Class 3: More on evaluation

This class will be held in the location of our labs, MI 302.


Display version (pdf)

UPDATE: eval in definitions vs. interactions

DrScheme can do some strange things. If you type (eval '(+ 1 2)) in the interactions (bottom) window, you will get back 3, as expected. However, if you type the exact same expression, (eval '(+ 1 2)), into the definitions window, DrScheme gives an error basically saying that + is undefined. What gives?

The long answer is documented here (note: this is technically the documentation for a later version of Scheme called Racket, but the exposition is better than in the documentation for our older version).

The short answer is that the definitions window actually creates a Scheme module, and the interactions window is executed outside of that module. So the behavior of eval is different because they are in different namespaces. Roughly speaking, eval can't see the bindings of the module it's currently in.

In case you actually do want to do something like this, there is a two-line fix:

  (define-namespace-anchor nsanchor)
  (define ns (namespace-anchor->namespace nsanchor))
Putting this in the definitions window just attaches a name - ns - to the module's namespace. Then you can pass this namespace to eval and something like
(eval '(+ 1 2) ns)
will actually work - in either window.

(Try to remember this when we talk about namespaces from the point of view of the compiler in a few weeks.)

Reference Reading

These readings are not required; however, they will be very useful to review this material and/or gain more depth.



Reading: SICP Section 1.3. (You can skip the unnumbered subsections on the half-interval method, Newton's method, etc.)

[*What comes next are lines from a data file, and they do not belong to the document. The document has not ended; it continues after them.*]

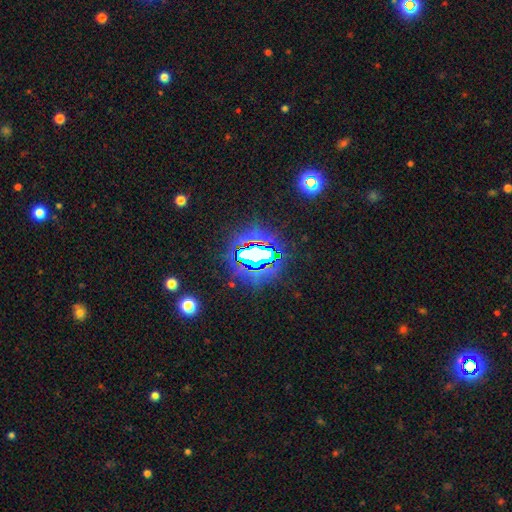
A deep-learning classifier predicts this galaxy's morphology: Smooth or featured? Predicted: star or artifact (p=0.72).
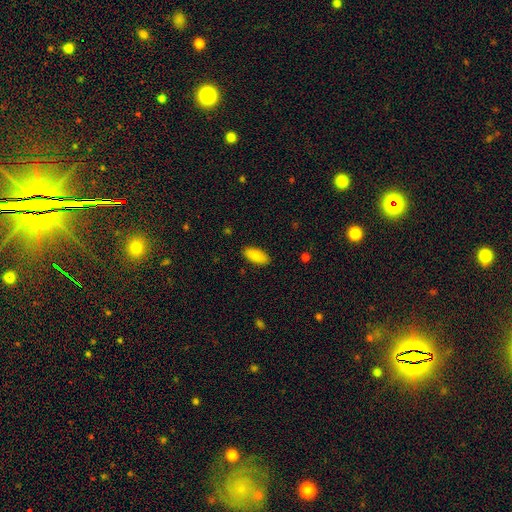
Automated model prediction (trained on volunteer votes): Smooth or featured: smooth — 88% (star or artifact — 6%)
How rounded: in between — 86% (cigar-shaped — 12%)
Merging: none — 88% (minor disturbance — 8%)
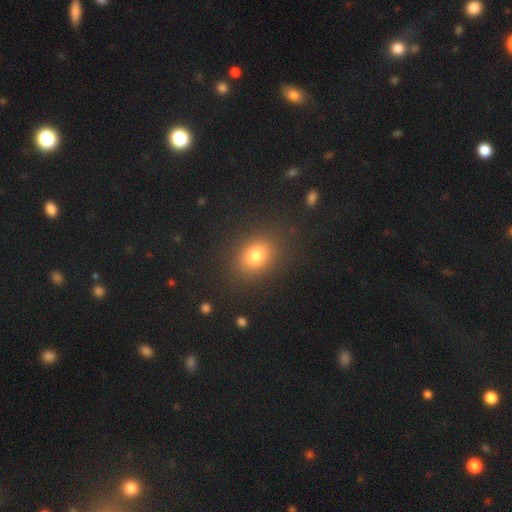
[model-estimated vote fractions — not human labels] This appears to be a smooth galaxy with no disk features (78%) that is in between round and cigar-shaped (51%). Merging: none (87%).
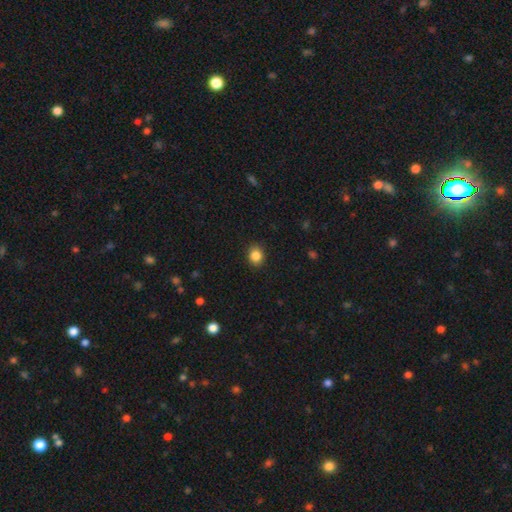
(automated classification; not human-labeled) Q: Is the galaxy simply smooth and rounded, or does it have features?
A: smooth — 85%.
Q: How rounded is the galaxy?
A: round — 71%.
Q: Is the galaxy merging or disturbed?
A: none — 90%.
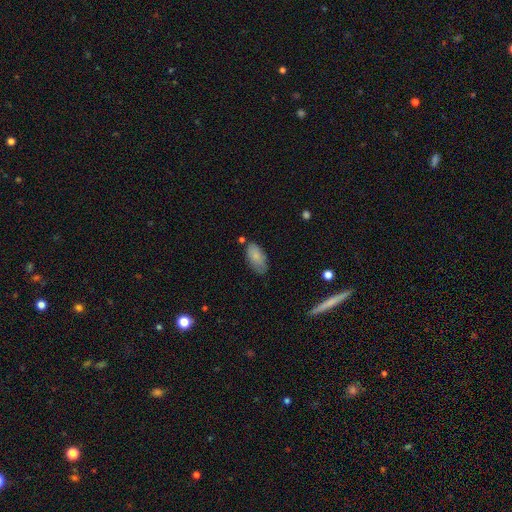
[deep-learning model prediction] smooth-or-featured: smooth: 82% | featured or disk: 11% | star or artifact: 7%
  how-rounded: in between: 92% | cigar-shaped: 5% | round: 3%
  merging: none: 66% | minor disturbance: 25% | major disturbance: 5% | merger: 4%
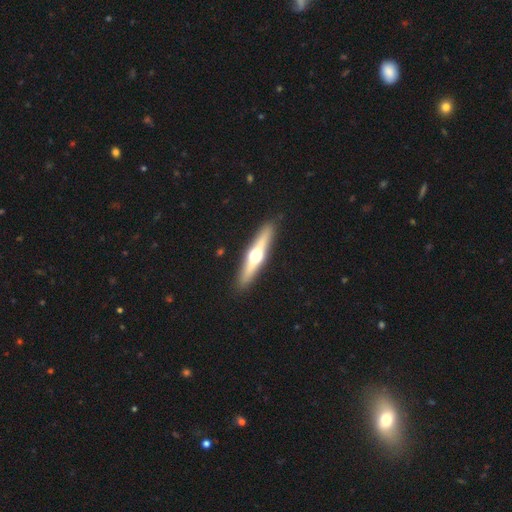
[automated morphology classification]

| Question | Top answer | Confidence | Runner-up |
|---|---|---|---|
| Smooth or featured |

Exercises: Code up solutions to exercises 1 and 2 and print them out. Add your written solution to #3 and hand in all three as a hard copy. Due at the beginning of class on Friday.

  1. Write a function (make-adder n) that returns a function (lambda expression) which takes one argument and adds n to it.
    So for instance ((make-adder 5) 3)8.
  2. Write a function (double f) which takes a 1-argument function f and produces a one-argument function (lambda expression) that takes an argument x and produces (f (f x)). So for instance (double sqrt) produces a function to find 4th roots.
  3. Are we allowed to say (double double)? What does it produce?